Va de quien no quiere ver. De esos sucesos que captan tu atención y que suceden a tu alrededor en la vida, en los que deberías tomar partido, que te deberían conmover, que deberías hacer algo porque no ocurran y no haces nada.

Ojalá Un hombre de paso hiciera ver al espectador que las mayores tragedias pueden ocurrir precisamente porque no queremos ver. Al final es una tendencia normal de una sociedad acomodada como la nuestra. Queremos que todo vaya bien que, por otro lado, es lógico y es maravilloso, ese empeño de crear una sociedad del bienestar, de tranquilidad y de paz. Pero muchas veces ahí reside el peligro, cuando no quieres ver que el monstruo está ahí, dormido, pero está ahí, y que cuando se despierte te devorará.

 

Háblame de tu personaje, Maurice Rossell, ¿quién fue? ¿cómo lo definirías?

Es un personaje real, fue delegado de la Cruz Roja internacional en Berlín y se coló en Auschwitz. Luego hizo una visita, a otro gueto para judíos más adinerados, o eso quisieron hacerle creer los nazis, y él era el encargado de dar fe de que allí se daban unas condiciones más o menos decentes, dentro de la convención de Ginebra, para respetar las leyes que había en ese momento. Aquello pasa por su vida y, de alguna manera, su memoria necesita limpiarse. Es muy duro ir al infierno y no hacer nada para intentar hablar con Satanás y pedirle que deje de hacer el mal. La culpa y el remordimiento son muy difíciles de llevar.

● Requisitos del problema
Imprime sin cambios el pasaje de la entrevista sobre Un hombre de paso que comienza en «Ojalá Un hombre» y termina en «fue? ¿cómo lo definirías?». Los datos proceden de una fuente distinta.

● Información proporcionada

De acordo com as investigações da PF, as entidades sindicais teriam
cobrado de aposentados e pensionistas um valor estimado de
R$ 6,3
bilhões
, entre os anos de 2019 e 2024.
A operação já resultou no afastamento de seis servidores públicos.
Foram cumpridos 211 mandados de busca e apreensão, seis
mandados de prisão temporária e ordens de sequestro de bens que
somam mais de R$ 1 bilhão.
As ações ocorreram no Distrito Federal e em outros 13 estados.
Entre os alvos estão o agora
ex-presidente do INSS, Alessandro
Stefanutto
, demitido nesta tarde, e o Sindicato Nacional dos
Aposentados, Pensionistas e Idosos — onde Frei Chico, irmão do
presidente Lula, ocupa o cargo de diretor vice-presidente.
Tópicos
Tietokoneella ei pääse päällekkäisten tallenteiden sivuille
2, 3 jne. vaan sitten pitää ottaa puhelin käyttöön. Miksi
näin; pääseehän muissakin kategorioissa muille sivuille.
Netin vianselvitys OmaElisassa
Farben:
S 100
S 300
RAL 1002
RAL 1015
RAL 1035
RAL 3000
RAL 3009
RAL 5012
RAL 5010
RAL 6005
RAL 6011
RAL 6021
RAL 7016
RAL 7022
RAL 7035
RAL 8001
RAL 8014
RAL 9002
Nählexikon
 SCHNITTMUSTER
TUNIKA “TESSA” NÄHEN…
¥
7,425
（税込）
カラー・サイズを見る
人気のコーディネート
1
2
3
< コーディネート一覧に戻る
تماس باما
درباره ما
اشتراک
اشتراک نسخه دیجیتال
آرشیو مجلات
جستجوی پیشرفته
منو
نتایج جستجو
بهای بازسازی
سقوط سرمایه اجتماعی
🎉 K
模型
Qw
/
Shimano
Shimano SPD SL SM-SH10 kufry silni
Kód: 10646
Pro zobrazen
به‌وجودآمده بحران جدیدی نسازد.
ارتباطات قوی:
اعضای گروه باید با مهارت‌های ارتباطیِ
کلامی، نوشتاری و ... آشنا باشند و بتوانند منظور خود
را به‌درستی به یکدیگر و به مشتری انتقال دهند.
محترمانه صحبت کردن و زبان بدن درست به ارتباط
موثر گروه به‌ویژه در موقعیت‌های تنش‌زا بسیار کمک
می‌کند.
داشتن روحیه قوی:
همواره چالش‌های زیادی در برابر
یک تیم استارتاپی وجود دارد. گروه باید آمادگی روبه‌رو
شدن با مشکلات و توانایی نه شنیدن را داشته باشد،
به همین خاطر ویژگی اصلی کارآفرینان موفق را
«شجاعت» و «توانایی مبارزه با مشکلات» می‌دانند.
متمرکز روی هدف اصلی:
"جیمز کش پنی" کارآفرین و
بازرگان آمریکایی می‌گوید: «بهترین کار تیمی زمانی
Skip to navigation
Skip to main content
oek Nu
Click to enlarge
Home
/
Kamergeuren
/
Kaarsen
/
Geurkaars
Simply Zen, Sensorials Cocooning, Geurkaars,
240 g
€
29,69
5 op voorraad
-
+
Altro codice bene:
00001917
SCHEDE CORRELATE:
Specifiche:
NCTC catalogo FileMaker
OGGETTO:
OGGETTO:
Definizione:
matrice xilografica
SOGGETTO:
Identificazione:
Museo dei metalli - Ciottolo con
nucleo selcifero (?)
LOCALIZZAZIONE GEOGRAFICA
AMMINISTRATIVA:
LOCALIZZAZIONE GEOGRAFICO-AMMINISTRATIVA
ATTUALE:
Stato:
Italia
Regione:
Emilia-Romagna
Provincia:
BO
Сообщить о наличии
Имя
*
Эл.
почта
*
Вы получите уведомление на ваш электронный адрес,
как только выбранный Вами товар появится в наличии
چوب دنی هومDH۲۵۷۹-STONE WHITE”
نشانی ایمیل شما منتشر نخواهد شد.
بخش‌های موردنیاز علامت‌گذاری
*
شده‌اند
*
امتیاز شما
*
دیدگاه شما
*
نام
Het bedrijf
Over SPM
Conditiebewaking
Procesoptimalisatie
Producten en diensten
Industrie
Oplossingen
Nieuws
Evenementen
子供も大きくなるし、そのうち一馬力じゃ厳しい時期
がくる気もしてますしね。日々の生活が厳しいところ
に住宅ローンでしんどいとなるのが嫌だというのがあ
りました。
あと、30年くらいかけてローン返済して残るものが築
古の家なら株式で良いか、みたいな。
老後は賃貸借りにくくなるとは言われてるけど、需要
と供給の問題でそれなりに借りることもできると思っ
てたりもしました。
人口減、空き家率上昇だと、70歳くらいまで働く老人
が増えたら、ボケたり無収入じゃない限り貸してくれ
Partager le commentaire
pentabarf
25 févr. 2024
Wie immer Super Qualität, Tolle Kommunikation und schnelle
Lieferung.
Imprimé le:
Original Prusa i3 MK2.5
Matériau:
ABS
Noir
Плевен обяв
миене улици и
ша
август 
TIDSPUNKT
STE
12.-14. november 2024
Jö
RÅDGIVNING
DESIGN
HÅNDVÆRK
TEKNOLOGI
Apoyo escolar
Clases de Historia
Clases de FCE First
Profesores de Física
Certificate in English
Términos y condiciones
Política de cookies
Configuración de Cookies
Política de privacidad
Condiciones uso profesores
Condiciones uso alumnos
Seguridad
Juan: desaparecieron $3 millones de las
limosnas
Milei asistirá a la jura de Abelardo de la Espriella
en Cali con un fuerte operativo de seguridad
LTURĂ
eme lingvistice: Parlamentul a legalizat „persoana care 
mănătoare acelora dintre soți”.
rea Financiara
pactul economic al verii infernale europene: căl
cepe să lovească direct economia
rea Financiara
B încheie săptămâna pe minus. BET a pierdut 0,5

● Problema resuelto
Ojalá Un hombre de paso hiciera ver al espectador que las mayores tragedias pueden ocurrir precisamente porque no queremos ver. Al final es una tendencia normal de una sociedad acomodada como la nuestra. Queremos que todo vaya bien que, por otro lado, es lógico y es maravilloso, ese empeño de crear una sociedad del bienestar, de tranquilidad y de paz. Pero muchas veces ahí reside el peligro, cuando no quieres ver que el monstruo está ahí, dormido, pero está ahí, y que cuando se despierte te devorará.

 

Háblame de tu personaje, Maurice Rossell, ¿quién fue? ¿cómo lo definirías?